(Pictures paired with source code)
+-------+
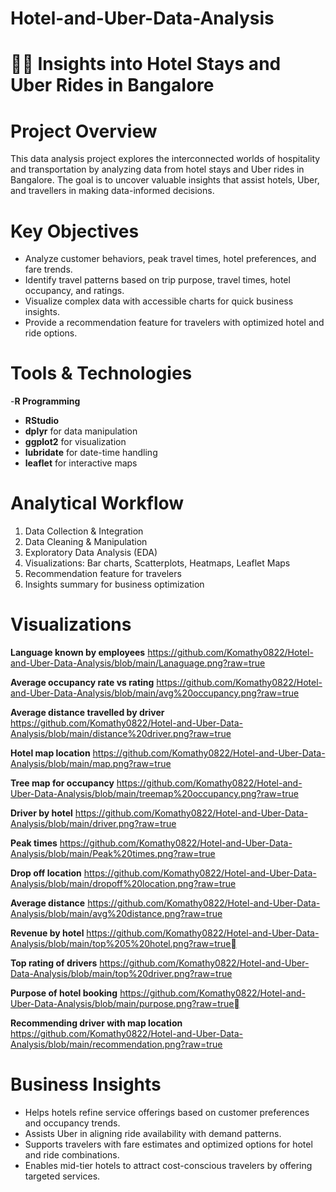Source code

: # Hotel-and-Uber-Data-Analysis

# 🚕🏨 Insights into Hotel Stays and Uber Rides in Bangalore
# Project Overview
This data analysis project explores the interconnected worlds of hospitality and transportation by analyzing data from hotel stays and Uber rides in Bangalore. The goal is to uncover valuable insights that assist hotels, Uber, and travellers in making data-informed decisions.

# Key Objectives
- Analyze customer behaviors, peak travel times, hotel preferences, and fare trends.
- Identify travel patterns based on trip purpose, travel times, hotel occupancy, and ratings.
- Visualize complex data with accessible charts for quick business insights.
- Provide a recommendation feature for travelers with optimized hotel and ride options.

# Tools & Technologies
-**R Programming**
- **RStudio**
- **dplyr** for data manipulation
- **ggplot2** for visualization
- **lubridate** for date-time handling
- **leaflet** for interactive maps
  
# Analytical Workflow
1. Data Collection & Integration  
2. Data Cleaning & Manipulation  
3. Exploratory Data Analysis (EDA)  
4. Visualizations: Bar charts, Scatterplots, Heatmaps, Leaflet Maps  
5. Recommendation feature for travelers  
6. Insights summary for business optimization
   
# Visualizations 

**Language known by employees**
https://github.com/Komathy0822/Hotel-and-Uber-Data-Analysis/blob/main/Lanaguage.png?raw=true

**Average occupancy rate vs rating**
https://github.com/Komathy0822/Hotel-and-Uber-Data-Analysis/blob/main/avg%20occupancy.png?raw=true

**Average distance travelled by driver**
https://github.com/Komathy0822/Hotel-and-Uber-Data-Analysis/blob/main/distance%20driver.png?raw=true

**Hotel map location**
https://github.com/Komathy0822/Hotel-and-Uber-Data-Analysis/blob/main/map.png?raw=true

**Tree map for occupancy**
https://github.com/Komathy0822/Hotel-and-Uber-Data-Analysis/blob/main/treemap%20occupancy.png?raw=true

**Driver by hotel**
https://github.com/Komathy0822/Hotel-and-Uber-Data-Analysis/blob/main/driver.png?raw=true

**Peak times**
https://github.com/Komathy0822/Hotel-and-Uber-Data-Analysis/blob/main/Peak%20times.png?raw=true

**Drop off location**
https://github.com/Komathy0822/Hotel-and-Uber-Data-Analysis/blob/main/dropoff%20location.png?raw=true

**Average distance**
https://github.com/Komathy0822/Hotel-and-Uber-Data-Analysis/blob/main/avg%20distance.png?raw=true

**Revenue by hotel**
https://github.com/Komathy0822/Hotel-and-Uber-Data-Analysis/blob/main/top%205%20hotel.png?raw=true

**Top rating of drivers**
https://github.com/Komathy0822/Hotel-and-Uber-Data-Analysis/blob/main/top%20driver.png?raw=true

**Purpose of hotel booking**
https://github.com/Komathy0822/Hotel-and-Uber-Data-Analysis/blob/main/purpose.png?raw=true

**Recommending driver with map location**
https://github.com/Komathy0822/Hotel-and-Uber-Data-Analysis/blob/main/recommendation.png?raw=true

# Business Insights
- Helps hotels refine service offerings based on customer preferences and occupancy trends.
- Assists Uber in aligning ride availability with demand patterns.
- Supports travelers with fare estimates and optimized options for hotel and ride combinations.
- Enables mid-tier hotels to attract cost-conscious travelers by offering targeted services.


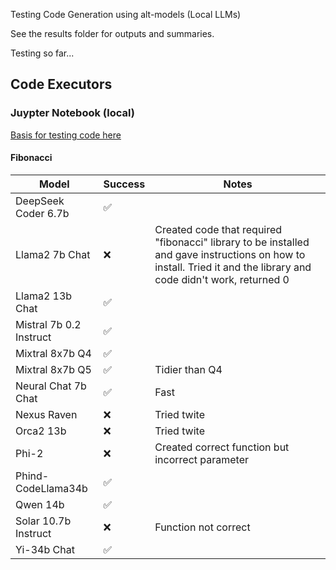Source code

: Testing Code Generation using alt-models (Local LLMs)

See the results folder for outputs and summaries.

Testing so far...

## Code Executors

### Juypter Notebook (local)
[Basis for testing code here](https://github.com/microsoft/autogen/blob/tutorial/website/docs/getting-started/code-executors.ipynb)

#### Fibonacci
**Model** | **Success** | **Notes**
---|---|---|
DeepSeek Coder 6.7b| :white_check_mark:|
Llama2 7b Chat| :x:| Created code that required "fibonacci" library to be installed and gave instructions on how to install. Tried it and the library and code didn't work, returned 0
Llama2 13b Chat| :white_check_mark:|
Mistral 7b 0.2 Instruct| :white_check_mark:|
Mixtral 8x7b Q4| :white_check_mark:|
Mixtral 8x7b Q5| :white_check_mark:| Tidier than Q4
Neural Chat 7b Chat| :white_check_mark:| Fast
Nexus Raven| :x:| Tried twite
Orca2 13b| :x:| Tried twite
Phi-2| :x:| Created correct function but incorrect parameter
Phind-CodeLlama34b| :white_check_mark:|
Qwen 14b| :white_check_mark:|
Solar 10.7b Instruct| :x:| Function not correct
Yi-34b Chat| :white_check_mark:|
+-------+
Action item |
Your answer must be the line holding "Phind-CodeLlama34b| :white_check_mark:|" and every later line of the entries above, written out exactly, and nothing else.

Your response |
Phind-CodeLlama34b| :white_check_mark:|
Qwen 14b| :white_check_mark:|
Solar 10.7b Instruct| :x:| Function not correct
Yi-34b Chat| :white_check_mark:|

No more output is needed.